→ **AIM**:
Could you return the full passage on Giovanni Battista Caviglia word for word, without changing anything?

Giovanni Battista Caviglia (1770 in Genoa – September 7, 1845, in Paris) was an Italian explorer, navigator and Egyptologist. He was one of the pioneers of Egyptian archeology of his time. He was influential in the excavation of the Sphinx of Giza near Cairo.

Early life
He was born in Genoa in 1770 at a time when the city was the capital of the Republic of Genoa. He spent most of his life sailing in the Mediterranean in which he became a merchant captain.

Career in Egypt
When he decided to start his career as an explorer, he left his ship moored in Alexandria and offered his services to various collectors. Most of his excavations were carried out on behalf of the British Consul General Henry Salt.

Between 1816 and 1817, he explored the Great Pyramid of Giza where he made important discoveries, including the descending corridor, the bottom of the well service and unfinished underground room.

In 1817, Salt hired him to excavate the Great Sphinx at Giza, which over the centuries had been almost totally covered by the desert sand.

The last dig around the Sphinx had been carried out in 160 AD by order of the Roman Emperor Marcus Aurelius. As the excavations continued under Caviglia, he came upon an array of ancient Egyptian artifacts and inscriptions in Greek and Latin.

In 1819, he had to suspend his research.

→ **ENTRIES SHOWN**:
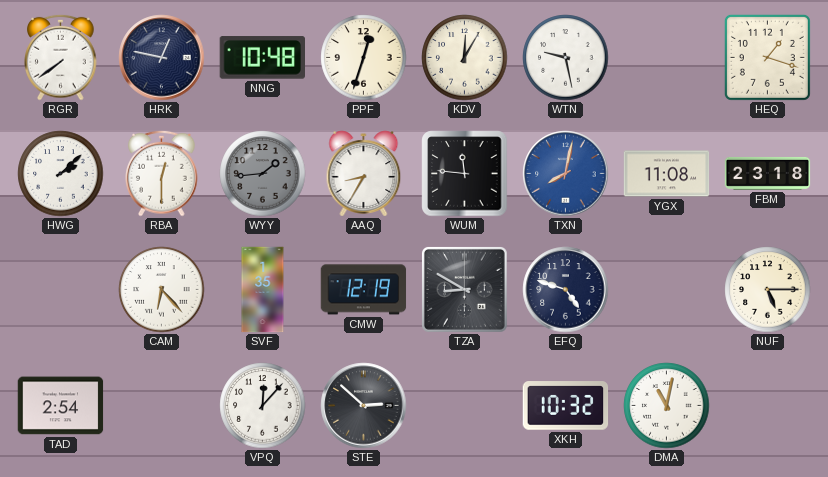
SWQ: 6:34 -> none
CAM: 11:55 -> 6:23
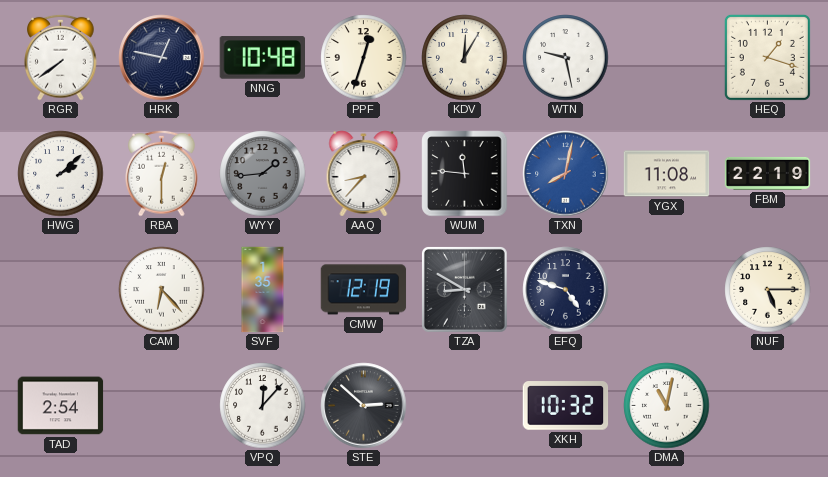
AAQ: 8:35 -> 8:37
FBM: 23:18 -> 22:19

--

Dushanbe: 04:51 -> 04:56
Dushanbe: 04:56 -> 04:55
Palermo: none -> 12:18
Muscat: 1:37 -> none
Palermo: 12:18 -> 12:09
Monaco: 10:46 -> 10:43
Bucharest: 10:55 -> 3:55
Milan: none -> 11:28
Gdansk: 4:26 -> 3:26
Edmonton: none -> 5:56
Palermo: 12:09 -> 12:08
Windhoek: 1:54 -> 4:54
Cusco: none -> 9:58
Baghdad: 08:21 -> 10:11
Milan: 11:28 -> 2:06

→ **REPLY**:
Giovanni Battista Caviglia (1770 in Genoa – September 7, 1845, in Paris) was an Italian explorer, navigator and Egyptologist. He was one of the pioneers of Egyptian archeology of his time. He was influential in the excavation of the Sphinx of Giza near Cairo.

Early life
He was born in Genoa in 1770 at a time when the city was the capital of the Republic of Genoa. He spent most of his life sailing in the Mediterranean in which he became a merchant captain.

Career in Egypt
When he decided to start his career as an explorer, he left his ship moored in Alexandria and offered his services to various collectors. Most of his excavations were carried out on behalf of the British Consul General Henry Salt.

Between 1816 and 1817, he explored the Great Pyramid of Giza where he made important discoveries, including the descending corridor, the bottom of the well service and unfinished underground room.

In 1817, Salt hired him to excavate the Great Sphinx at Giza, which over the centuries had been almost totally covered by the desert sand.

The last dig around the Sphinx had been carried out in 160 AD by order of the Roman Emperor Marcus Aurelius. As the excavations continued under Caviglia, he came upon an array of ancient Egyptian artifacts and inscriptions in Greek and Latin.

In 1819, he had to suspend his research.